Five Children’s Issues Texas Lawmakers Must Tackle in this Legislative Session

Similar versions of this op-ed appeared in the Houston ChronicleFort Worth Star-Telegram and the McAllen Monitor.

As state legislators gather in Austin to start the 2017 legislative session, several children’s issues are front and center on the agenda. If the Legislature gets them right, it will make a big difference in kids’ lives today, and to the future prosperity of our state. Here are five high-profile issues to keep an eye on:       

Ensure Child Protective Services (CPS) can keep kids safe and help them succeed if they enter foster care. We appreciate that state leaders have already taken important initial steps to protect kids, but there is much more work to do. The Legislature must invest in reducing CPS staff caseloads and turnover, both in foster care and in investigations of reported neglect and abuse. Lawmakers must improve reimbursement rates for foster care homes and services for kids removed from their families, particularly those with significant mental health or other challenges. Other critical steps include improving oversight and investigation of unsafe foster care homes, which we’re glad to see in Senator Schwertner’s omnibus CPS bill, SB 11.

Restore therapy funding for kids with disabilities. Our recent report found that thousands of babies and toddlers with disabilities and developmental delays are missing out on Early Childhood Intervention (ECI) services due to a combination of state budget cuts to ECI and state Medicaid cuts to pediatric therapies. Legislators should prioritize funding for both. This experience confirms that it’s a mistake to cut basic health services just because the budget is tight.

Ensure the new pre-k grants (and young kids) are successful. Schools are halfway through the first year of the pre-k grant program established by HB 4 in 2015. There has been high demand from school districts, but the funding allotted to each student is about half of what Governor Abbott originally envisioned. Just to maintain the same level of per-student funding over the next two-year budget, the Legislature must double the $118 million appropriation it provided for the single school year funded in the current budget. And there are additional ways to leverage the long-term impact of early childhood experiences. The Legislature should listen to the 50-plus Texas health groups that recently called on the state to incentivize child care centers to be good partners with parents in helping kids develop a healthy weight and healthy habits.

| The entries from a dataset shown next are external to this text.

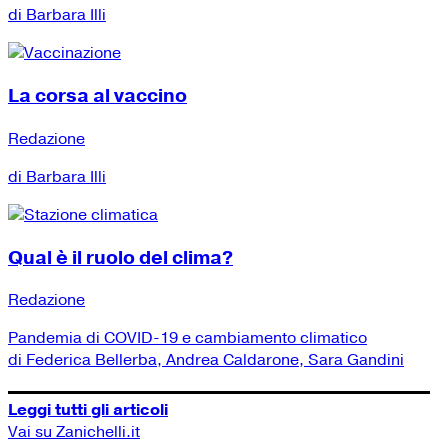
di Barbara Illi
La corsa al vaccino
Redazione
di Barbara Illi
Qual è il ruolo del clima?
Redazione
Pandemia di COVID-19 e cambiamento climatico
di Federica Bellerba, Andrea Caldarone, Sara Gandini
Leggi tutti gli articoli
Vai su Zanichelli.it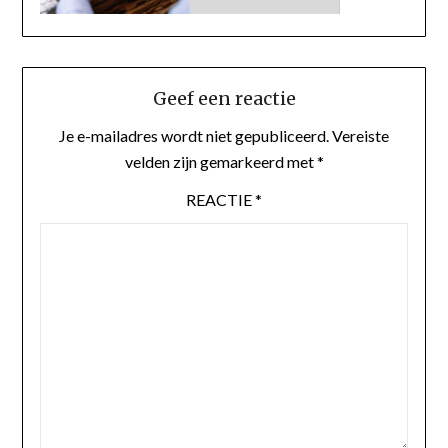
Geef een reactie
Je e-mailadres wordt niet gepubliceerd.
Vereiste
velden zijn gemarkeerd met
*
REACTIE
*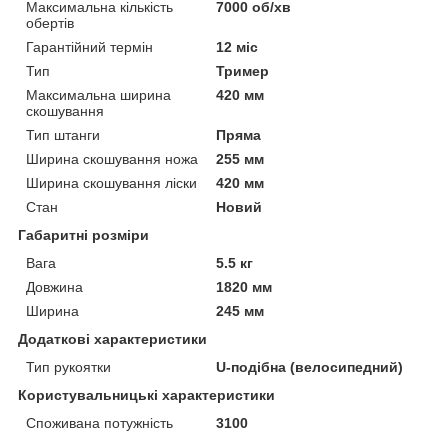
Максимальна кількість
7000 об/хв
обертів
Гарантійний термін
12 міс
Тип
Тример
Максимальна ширина
420 мм
скошування
Тип штанги
Пряма
Ширина скошування ножа
255 мм
Ширина скошування ліски
420 мм
Стан
Новий
Габаритні розміри
Вага
5.5 кг
Довжина
1820 мм
Ширина
245 мм
Додаткові характеристики
Тип рукоятки
U-подібна (велосипедний)
Користувальницькі характеристики
Споживана потужність
3100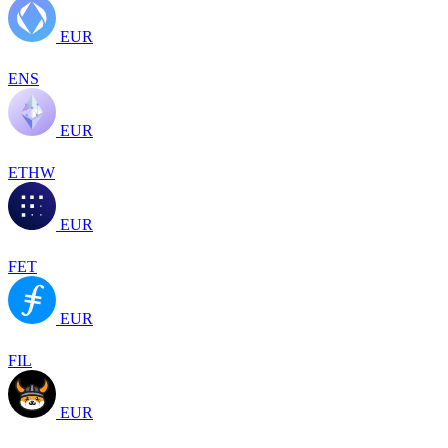
EUR
ENS
EUR
ETHW
EUR
FET
EUR
FIL
EUR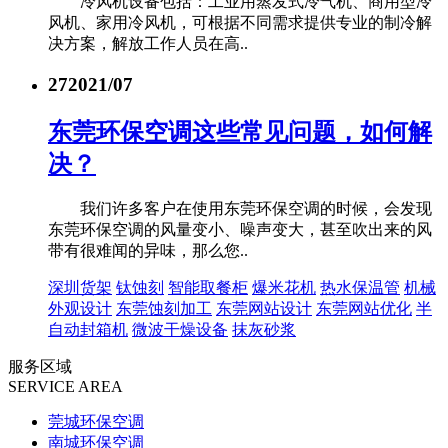
冷风机设备包括：工业用蒸发式冷气机、商用型冷
风机、家用冷风机，可根据不同需求提供专业的制冷解
决方案，解放工作人员在高..
27
2021/07
东莞环保空调这些常见问题，如何解
决？
我们许多客户在使用东莞环保空调的时候，会发现
东莞环保空调的风量变小、噪声变大，甚至吹出来的风
带有很难闻的异味，那么您..
深圳货架
钛蚀刻
智能取餐柜
爆米花机
热水保温管
机械
外观设计
东莞蚀刻加工
东莞网站设计
东莞网站优化
半
自动封箱机
微波干燥设备
抹灰砂浆
服务区域
SERVICE AREA
莞城环保空调
南城环保空调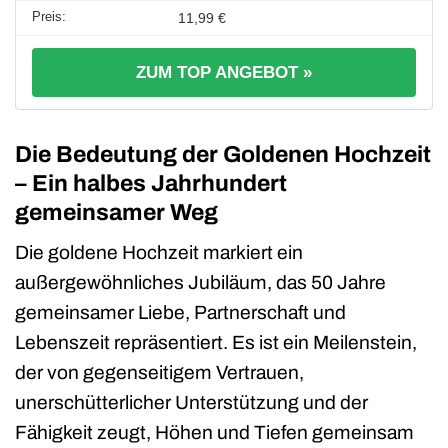
11,99 €
ZUM TOP ANGEBOT »
Die Bedeutung der Goldenen Hochzeit
– Ein halbes Jahrhundert
gemeinsamer Weg
Die goldene Hochzeit markiert ein
außergewöhnliches Jubiläum, das 50 Jahre
gemeinsamer Liebe, Partnerschaft und
Lebenszeit repräsentiert. Es ist ein Meilenstein,
der von gegenseitigem Vertrauen,
unerschütterlicher Unterstützung und der
Fähigkeit zeugt, Höhen und Tiefen gemeinsam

Provide mental health support for students, new moms, and other Texans. Preparing to make mental health a priority for this session, House Speaker Straus created a Select Committee to make recommendations to legislators. The Committee’s new report makes clear that Texas needs a strategy to help students succeed in the classroom by providing additional mental health services on campus and in the community. It also recommends expanding access to mental health services for new moms, a campaign pledge that Governor Abbott made but the Legislature didn’t take up in 2015. The report urges lawmakers to extend postpartum Medicaid coverage from the current 60 days to one year and consider allowing pediatricians to screen new moms for postpartum depression during babies’ well checks.

Continue juvenile justice reforms by raising the age of juvenile court jurisdiction. Texas automatically sends 17-year-olds to the adult criminal justice system when they get in trouble, no matter how minor their offense. Momentum built during the 2015 session for making the juvenile system the default for 17-year-olds while still allowing judges to certify teens as adults when deemed appropriate. Holding 17-year-olds accountable in the juvenile system would cut down on repeat crime and save taxpayer money on retrofitting jails to keep 17-year-olds separate from adults. It would also reduce the risk of sexual assault of youth in the system and reduce the number of Texans who face difficulty getting a job, college education, or housing because of an adult criminal record earned before they turned 18.

Over the next 140 days, Texans will be watching to ensure our state leaders make real progress on these critical issues.